Bukit Bangkirai dan Hutan Mangrove Balikpapan

Standard

Balikpapan, kota di Kalimantan Timur yang telah begitu akrab di telinga saya sejak tahun 2006. Kota Minyak yang banyak memberikan kenangan karena sang pujaan hati (dulu kekasih kini suami) lahir dan besar di sini. Kalau diingat-ingat, sudah sekitar selusin kali saya berkunjung ke Bumi Beruang Madu. Dan bisa dibilang, Balikpapan adalah tempat berlibur favorit saya. Tak hanya keakraban dengan keluarga suami yang saya rasakan, tapi juga keindahan alam Borneo pun saya nikmati tiap kali berkunjung ke sana. Keramahan penduduknya, ketentraman lingkungannya, kemudahan menikmati pantai dan hijaunya pepohonan, ditambah jalur-jalur panjang yang membawa saya ke beberapa wilayah tetangga, menikmati permainya Indonesia.

Semenjak suami tinggal di Depok, kota kelahiran saya, tiap tahun kami selalu mudik ke Balikpapan. Mengunjungi handai taulan, sekaligus berlibur pastinya. Seperti Lebaran yang lalu, tatkala orang lain masih sibuk bertamu ke rumah sanak saudara, saya dan suami malah berkendara ke jembatan kanopi dan daerah konservasi Bakau.

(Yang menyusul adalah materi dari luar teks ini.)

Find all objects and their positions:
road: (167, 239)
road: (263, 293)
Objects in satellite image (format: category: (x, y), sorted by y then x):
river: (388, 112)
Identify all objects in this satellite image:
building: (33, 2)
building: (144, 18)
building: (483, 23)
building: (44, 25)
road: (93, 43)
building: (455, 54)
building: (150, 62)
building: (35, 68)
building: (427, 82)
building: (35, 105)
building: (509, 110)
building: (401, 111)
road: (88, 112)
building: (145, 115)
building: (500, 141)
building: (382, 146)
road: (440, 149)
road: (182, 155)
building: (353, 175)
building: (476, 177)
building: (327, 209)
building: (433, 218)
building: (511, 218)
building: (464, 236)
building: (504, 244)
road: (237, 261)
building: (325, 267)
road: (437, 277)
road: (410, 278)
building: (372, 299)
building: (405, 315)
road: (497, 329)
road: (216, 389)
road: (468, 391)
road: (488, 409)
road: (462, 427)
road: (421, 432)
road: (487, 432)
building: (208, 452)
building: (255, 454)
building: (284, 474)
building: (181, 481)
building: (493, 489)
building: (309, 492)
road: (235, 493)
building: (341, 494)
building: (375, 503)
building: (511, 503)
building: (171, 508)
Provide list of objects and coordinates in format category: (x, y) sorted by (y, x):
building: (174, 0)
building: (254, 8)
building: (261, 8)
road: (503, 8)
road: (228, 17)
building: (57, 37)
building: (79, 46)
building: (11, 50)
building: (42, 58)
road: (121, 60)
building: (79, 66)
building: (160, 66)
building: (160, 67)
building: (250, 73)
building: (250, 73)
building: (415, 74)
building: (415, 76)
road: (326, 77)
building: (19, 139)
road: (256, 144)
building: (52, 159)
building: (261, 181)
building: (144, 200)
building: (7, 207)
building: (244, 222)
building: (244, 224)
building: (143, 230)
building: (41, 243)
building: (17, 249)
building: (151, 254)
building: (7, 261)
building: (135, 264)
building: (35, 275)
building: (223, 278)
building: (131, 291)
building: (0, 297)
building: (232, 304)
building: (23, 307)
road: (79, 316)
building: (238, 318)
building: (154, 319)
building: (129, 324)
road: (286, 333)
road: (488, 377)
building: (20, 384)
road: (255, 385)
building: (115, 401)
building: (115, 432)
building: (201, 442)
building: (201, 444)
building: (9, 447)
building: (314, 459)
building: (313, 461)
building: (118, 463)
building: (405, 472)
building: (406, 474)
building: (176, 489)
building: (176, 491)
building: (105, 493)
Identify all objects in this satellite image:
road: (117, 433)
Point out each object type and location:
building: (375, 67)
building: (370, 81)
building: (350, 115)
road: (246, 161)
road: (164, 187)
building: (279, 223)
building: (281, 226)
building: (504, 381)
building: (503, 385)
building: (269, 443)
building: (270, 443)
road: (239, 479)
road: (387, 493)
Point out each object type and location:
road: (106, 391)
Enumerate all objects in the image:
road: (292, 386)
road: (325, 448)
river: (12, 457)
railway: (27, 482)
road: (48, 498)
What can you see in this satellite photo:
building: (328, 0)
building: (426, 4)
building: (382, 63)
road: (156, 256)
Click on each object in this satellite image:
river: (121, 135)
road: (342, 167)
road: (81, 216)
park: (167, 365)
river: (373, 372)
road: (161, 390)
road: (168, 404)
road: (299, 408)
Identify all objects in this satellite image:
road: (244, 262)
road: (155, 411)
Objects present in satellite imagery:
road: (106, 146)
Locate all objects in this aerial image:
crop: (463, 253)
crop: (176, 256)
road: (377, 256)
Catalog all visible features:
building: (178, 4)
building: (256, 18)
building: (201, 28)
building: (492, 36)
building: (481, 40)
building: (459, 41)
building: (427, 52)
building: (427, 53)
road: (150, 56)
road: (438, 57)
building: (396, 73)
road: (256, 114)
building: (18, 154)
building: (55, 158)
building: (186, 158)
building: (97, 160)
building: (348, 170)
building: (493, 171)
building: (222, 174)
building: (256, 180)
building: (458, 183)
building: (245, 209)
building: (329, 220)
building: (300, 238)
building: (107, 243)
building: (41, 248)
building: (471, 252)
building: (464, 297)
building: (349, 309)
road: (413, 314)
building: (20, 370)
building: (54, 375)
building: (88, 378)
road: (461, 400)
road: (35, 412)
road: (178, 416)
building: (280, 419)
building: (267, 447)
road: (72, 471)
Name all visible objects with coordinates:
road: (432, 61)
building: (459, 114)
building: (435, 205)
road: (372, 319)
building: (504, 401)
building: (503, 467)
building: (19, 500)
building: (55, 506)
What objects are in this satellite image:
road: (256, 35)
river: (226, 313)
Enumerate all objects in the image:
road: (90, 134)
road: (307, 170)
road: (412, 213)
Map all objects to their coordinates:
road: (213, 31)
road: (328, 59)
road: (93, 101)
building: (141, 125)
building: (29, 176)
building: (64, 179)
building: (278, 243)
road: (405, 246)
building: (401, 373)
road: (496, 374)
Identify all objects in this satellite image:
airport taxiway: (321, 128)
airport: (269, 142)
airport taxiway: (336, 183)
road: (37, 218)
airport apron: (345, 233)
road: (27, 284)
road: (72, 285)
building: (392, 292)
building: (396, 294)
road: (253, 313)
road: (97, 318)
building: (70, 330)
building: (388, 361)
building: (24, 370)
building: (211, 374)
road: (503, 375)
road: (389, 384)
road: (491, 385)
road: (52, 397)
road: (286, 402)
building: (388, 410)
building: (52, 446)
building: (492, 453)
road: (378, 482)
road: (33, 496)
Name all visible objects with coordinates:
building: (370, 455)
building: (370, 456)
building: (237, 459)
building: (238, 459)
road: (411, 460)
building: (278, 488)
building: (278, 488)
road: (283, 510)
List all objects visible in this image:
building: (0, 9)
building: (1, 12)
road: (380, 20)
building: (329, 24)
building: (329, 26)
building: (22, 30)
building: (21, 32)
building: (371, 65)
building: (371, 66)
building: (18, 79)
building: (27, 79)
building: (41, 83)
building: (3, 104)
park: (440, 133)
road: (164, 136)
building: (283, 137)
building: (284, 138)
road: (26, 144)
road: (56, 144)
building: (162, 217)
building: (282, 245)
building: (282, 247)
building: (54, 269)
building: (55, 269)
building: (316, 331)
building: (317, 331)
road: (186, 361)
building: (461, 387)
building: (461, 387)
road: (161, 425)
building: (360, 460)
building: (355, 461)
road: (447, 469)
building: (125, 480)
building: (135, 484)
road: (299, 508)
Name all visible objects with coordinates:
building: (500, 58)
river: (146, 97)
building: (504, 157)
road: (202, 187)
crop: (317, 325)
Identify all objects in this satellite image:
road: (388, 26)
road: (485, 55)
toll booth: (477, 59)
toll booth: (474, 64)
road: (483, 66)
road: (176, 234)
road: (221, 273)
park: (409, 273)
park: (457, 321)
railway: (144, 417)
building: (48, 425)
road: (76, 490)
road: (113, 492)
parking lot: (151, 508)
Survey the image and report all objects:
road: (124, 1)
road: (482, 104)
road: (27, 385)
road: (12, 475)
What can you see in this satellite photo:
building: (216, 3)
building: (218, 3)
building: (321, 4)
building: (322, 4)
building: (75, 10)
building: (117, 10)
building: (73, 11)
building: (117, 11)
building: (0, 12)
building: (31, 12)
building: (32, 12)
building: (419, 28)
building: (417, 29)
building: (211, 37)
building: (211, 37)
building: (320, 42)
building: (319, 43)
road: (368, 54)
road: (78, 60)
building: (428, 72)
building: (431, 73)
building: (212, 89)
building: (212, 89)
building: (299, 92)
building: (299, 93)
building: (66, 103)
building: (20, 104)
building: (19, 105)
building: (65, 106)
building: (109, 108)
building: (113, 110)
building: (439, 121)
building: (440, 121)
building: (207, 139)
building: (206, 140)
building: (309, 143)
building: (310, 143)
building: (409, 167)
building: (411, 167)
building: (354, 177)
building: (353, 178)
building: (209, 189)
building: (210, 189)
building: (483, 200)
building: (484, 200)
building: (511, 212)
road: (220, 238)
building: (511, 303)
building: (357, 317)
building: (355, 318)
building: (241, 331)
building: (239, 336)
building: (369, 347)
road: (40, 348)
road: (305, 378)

Benar adanya jika Kalimantan identik dengan sungai dan hutan. Begitu pesawat siap mendarat di Bandara Sepinggan saja, kita sudah bisa lihat perbedaan warnanya dengan Jakarta. Kalau dari udara Jakarta tampak coklat dan kotak-kotak, maka Balikpapan tampak hijau dan bergerumbul. Bukit Bangkirai adalah salah satu tujuan wisata kesukaan saya di Borneo. Pertama kali berkunjung di tahun 2007, saya langsung jatuh cinta dengan pemandangannya. Pemandangan hutan dan pepohonan yang saya tatap dari ketinggian 30 meter di atas tanah, lengkap dengan birunya langit dan putihnya awan. Jembatan-jembatan kanopi kokoh menghubungkan satu pohon dengan pohon lain, membiarkan kita menikmati alam dari beragam sisi. Ada total 4 jembatan yang jika digabung maka panjangnya mencapai 64 meter. Cantik, sekaligus menegangkan.

Lalu, siapa sangka kalau di dalam kota Balikpapan sendiri ada pilihan liburan yang bukan hanya menyegarkan mata tapi juga sarat pendidikan?

Mangrove Center, terletak di bagian belakang Perumahan Graha Indah Balikpapan, merupakan pusat perlindungan hutan Bakau yang dijalankan secara swadaya oleh masyarakat sekitar tanpa campur tangan pemerintah. Mangrove Center lebih mengedepankan misi mengenalkan manfaat pohon Bakau ke sekolah-sekolah. Jadi jangan heran kalo warga Balikpapan banyak yang belum tau keberadaan tempat ini.

Menaiki perahu bermuatan sembilan orang, selama satu jam saya dan keluarga suami menyisiri sungai sambil melayangkan pandang ke pepohonan Bakau di wilayah seluas 150 hektar. Dengan suara lantang, berusaha mengalahkan berisiknya mesin, pemandu kami bercerita panjang lebar tentang fakta-fakta menarik seputar Bakau.

Tau nggak sih kalo hutan Bakau menghambat pengikisan pantai dan berfungsi sebagai penahan puting beliung? Selain itu, pohon Bakau juga menyerap karbon 10 kali lebih banyak daripada pohon biasa. Bekantan, ikan, kepiting, buaya suka banget tinggal di hutan Bakau. Maka jangan heran kalau ditebangnya lahan Bakau akan mengakibatkan nelayan sulit mencari ikan di sungai. Ikan-ikan mati karena habitatnya punah, dan mau nggak mau nelayan harus ke tengah lautan, mencari ikan di wilayah terumbu karang. Padahal, terumbu karang juga udah banyak yang rusak! Jangan salahin juga kalo mendadak buaya mampir ke sungai dekat pemukiman warga. Buaya juga perlu tempat tinggal, tapi dia mau ke mana lagi kalo hutan Bakau nggak ada? Jangan kesal pula kalau nanti kita cuma bisa liat Bekantan dalam bentuk badutnya Dunia Fantasi Ancol.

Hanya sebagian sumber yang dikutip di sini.